Roasted Squash Blossoms with Tri-Colour Filling
Makes 9
Boiling water
12 dry-packed sun-dried tomato halves
200g soft goat cheese (chevre), room temperature
12 leaves fresh basil, chiffonade
1/2 tbsp richly flavoured olive oil
9 large squash or pumpkin blossoms, cleaned and dried

  1. Pour boiling water over sun dried tomatoes in a small bowl. Let stand 20 minutes, then drain and set aside.
  2. In a shallow, wide bowl, mix together goat cheese, basil, olive oil and soaked tomatoes with a fork until well blended.
  3. Scoop into a piping bag (disposable ones are cheap at craft stores, Ziploc baggies tend to burst at the seams) and place into the fridge for 20 minutes.
  4. Preheat oven to 425F, lightly spray a casserole or rectangular paking dish with PAM.
  5. Pipe the cheese filling into the blossoms, as tightly as possible, to the point where the petals flare and separate.
  6. Arrange the filled blossoms in the sprayed pan, coat with a spray of PAM and cover with foil.
  7. Bake for 30 minutes.

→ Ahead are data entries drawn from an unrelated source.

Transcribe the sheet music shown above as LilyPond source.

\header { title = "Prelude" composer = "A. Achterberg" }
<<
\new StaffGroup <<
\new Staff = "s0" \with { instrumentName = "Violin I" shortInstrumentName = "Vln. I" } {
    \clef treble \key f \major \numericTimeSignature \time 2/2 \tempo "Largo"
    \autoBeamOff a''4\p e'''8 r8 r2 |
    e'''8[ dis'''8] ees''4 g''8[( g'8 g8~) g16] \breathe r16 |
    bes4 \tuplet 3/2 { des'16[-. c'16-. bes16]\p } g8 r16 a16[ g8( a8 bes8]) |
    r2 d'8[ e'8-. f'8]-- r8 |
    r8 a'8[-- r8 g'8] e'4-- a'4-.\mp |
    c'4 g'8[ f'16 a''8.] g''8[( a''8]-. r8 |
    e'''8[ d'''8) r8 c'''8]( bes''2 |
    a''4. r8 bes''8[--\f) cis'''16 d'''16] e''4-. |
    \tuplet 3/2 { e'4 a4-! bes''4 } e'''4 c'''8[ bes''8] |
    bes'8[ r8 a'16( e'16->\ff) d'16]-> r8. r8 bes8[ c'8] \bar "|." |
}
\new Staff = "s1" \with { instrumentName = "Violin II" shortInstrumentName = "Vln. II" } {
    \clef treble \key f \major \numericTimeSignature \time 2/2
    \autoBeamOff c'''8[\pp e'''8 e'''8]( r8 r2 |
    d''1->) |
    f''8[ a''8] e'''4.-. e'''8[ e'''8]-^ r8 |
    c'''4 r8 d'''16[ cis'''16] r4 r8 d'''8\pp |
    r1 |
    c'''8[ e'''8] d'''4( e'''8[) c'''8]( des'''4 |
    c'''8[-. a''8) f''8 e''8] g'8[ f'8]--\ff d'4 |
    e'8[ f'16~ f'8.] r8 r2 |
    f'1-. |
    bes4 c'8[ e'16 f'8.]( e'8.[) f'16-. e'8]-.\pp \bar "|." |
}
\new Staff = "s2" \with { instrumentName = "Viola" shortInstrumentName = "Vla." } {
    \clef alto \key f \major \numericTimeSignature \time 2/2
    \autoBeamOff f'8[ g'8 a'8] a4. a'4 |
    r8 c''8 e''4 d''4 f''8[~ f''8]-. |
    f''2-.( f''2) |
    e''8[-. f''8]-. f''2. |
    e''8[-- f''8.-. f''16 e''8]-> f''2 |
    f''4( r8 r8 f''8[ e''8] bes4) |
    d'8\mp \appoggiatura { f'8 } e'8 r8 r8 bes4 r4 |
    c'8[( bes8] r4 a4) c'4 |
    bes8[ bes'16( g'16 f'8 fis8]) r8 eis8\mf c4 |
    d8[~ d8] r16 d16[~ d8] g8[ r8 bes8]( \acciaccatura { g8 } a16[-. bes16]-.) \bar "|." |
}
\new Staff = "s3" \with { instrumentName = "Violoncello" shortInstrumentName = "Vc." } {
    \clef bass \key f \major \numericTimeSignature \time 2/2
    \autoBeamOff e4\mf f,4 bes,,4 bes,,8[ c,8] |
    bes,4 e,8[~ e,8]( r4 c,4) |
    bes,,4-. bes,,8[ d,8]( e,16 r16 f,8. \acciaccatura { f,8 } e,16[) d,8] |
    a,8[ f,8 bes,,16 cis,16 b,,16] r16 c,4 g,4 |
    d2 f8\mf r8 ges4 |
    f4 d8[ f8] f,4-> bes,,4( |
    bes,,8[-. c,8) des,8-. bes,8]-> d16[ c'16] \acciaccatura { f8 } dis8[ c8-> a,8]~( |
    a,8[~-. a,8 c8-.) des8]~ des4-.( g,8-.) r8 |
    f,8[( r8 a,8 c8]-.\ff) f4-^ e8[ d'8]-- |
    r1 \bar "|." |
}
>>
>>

Cool 5 minutes covered, then serve immediately.

Amount Per Serving
Calories: 90.4
Total Fat: 7.4 g
Cholesterol: 17.6 mg
Sodium: 115.6 mg
Total Carbs: 1.2 g
Dietary Fiber: 0.2 g
Protein: 4.9 g

I finally have something to contribute to Grow Your Own this month! I figure that I can't get any more home-grown, since we're not allowed to raise livestock in the backyard! It's the second anniversary of the event (by Andrea of Andrea’s Recipes) and the 34th roundup! Congrats Andrea!

2 comments :

kat said...

I meant to try making these this year too but we pulled the squash plants before I got a chance

Andrea said...

Oh, these are so pretty! I like squash blossoms, but our plants were overtaken by garden pests and only produced two blossoms which never amounted to anything. Hopefully we'll have better luck next year. Thanks for sharing with Grow Your Own!